Acting on the cherished liberal principle of equal justice for all, the Viceroy decides to overrule the lenient decision of an Indian judge, Sir Ahmed Hossein (himself a man torn between the land of his birth and the land of his education), and overlook the advice of his local administrators. Those in Pilaghur are thus faced with an immense problem in damage control and public relations. In the Viceroy's view, the soldier must die for his crimes. By way of that insistence upon an abstract principle of justice from on high, Duncan dramatizes the conscientiousness and fragility of British rule under duress. The narrative is thus driven by the various stages of Morgan's second trial. It builds in complexity until, on the eve of his scheduled execution, Morgan commits suicide. When it is later revealed that Gobind, the man he was thought to have murdered, is still very much alive, the folly of Thane's intervention becomes all the more clear.

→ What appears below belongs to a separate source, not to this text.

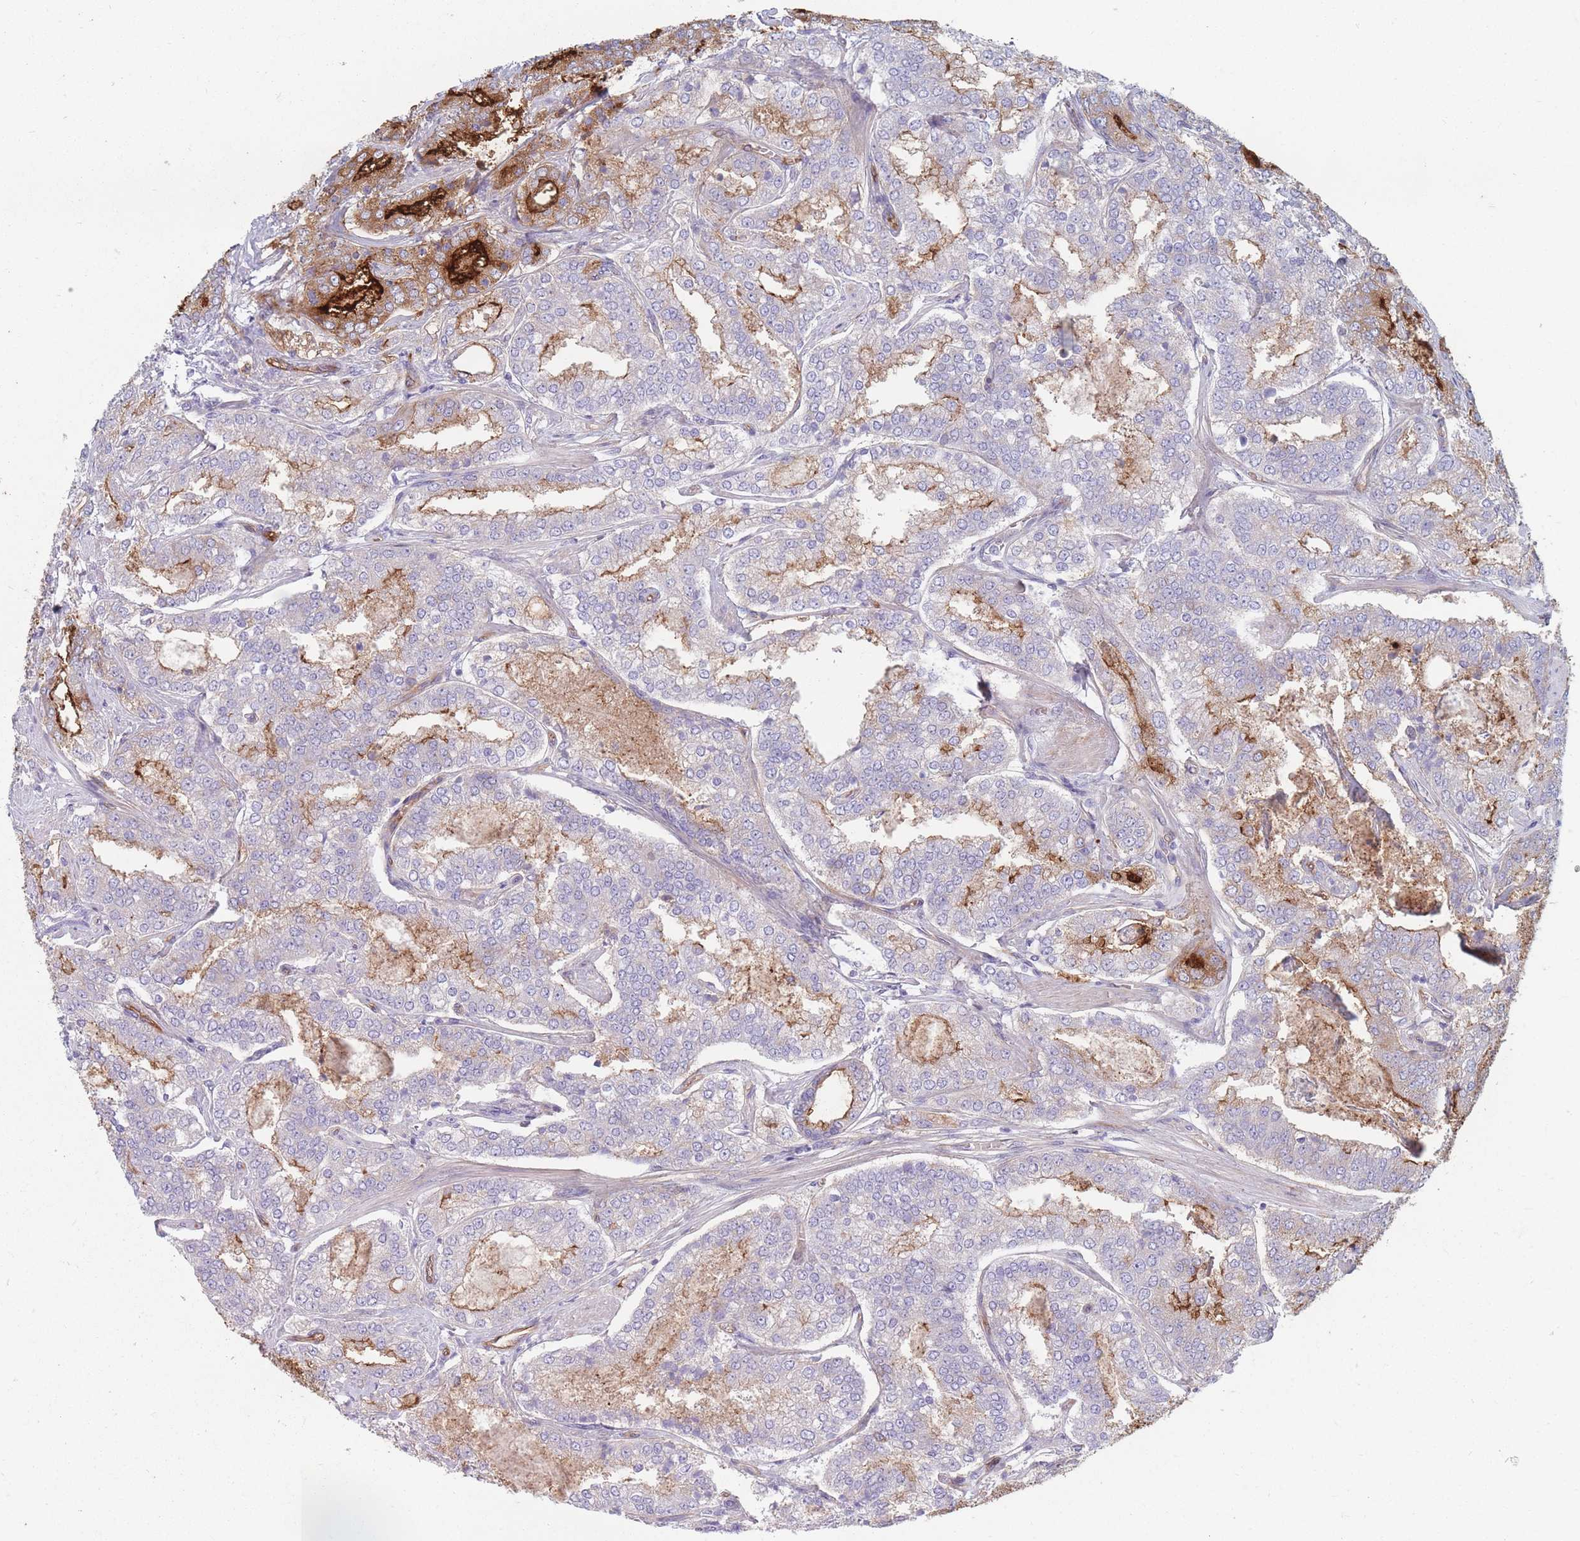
{"staining": {"intensity": "moderate", "quantity": "25%-75%", "location": "cytoplasmic/membranous"}, "tissue": "prostate cancer", "cell_type": "Tumor cells", "image_type": "cancer", "snomed": [{"axis": "morphology", "description": "Adenocarcinoma, High grade"}, {"axis": "topography", "description": "Prostate"}], "caption": "Moderate cytoplasmic/membranous staining for a protein is present in approximately 25%-75% of tumor cells of prostate high-grade adenocarcinoma using IHC.", "gene": "PLPP1", "patient": {"sex": "male", "age": 63}}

It is particularly interesting to consider Duncan's point of view in relation to the drama she creates in Set in Authority. In the latter part of her introduction, Warkentin brings a post-colonial reading to the novel, emphasizing not only the conservatism of Duncan's liberalism (her firm belief that people in the colonial field know best how to govern is evident in the muted empathy with which she treats the political and personal problems faced by Eliot Arden, the Chief Commissioner of Pilaghur) but also her "genuine response to the changing historical situation with which, in the decade 1896-1906, Anglo-Indian society was confronted, as Indian agitation for home rule became a major public issue, and the Congress Party began its rise." While the main share of her attention falls on the administrators' small world in Pilaghur, the novel finds many vivid opportunities to glimpse various levels of Indian society and to suggest the resistance to English hegemony that lay in wait, patient and secret, hardly to be understood by the English but always on the alert. Set in Authority does not provide a sustained Indian point of view but it is alive with vivid reminders of that larger world. These glimpses speak powerfully to contemporary readers.
This edition of a long-overlooked novel is a triumph. The one egregious error-misspelling Duncan's middle name on the book's cover-must lie with the publishers, but Broadview Press deserves both praise and recognition for its decision to bring this important and thought-provoking novel back into circulation.

Michael Peterman is chairman of the English department at Trent University.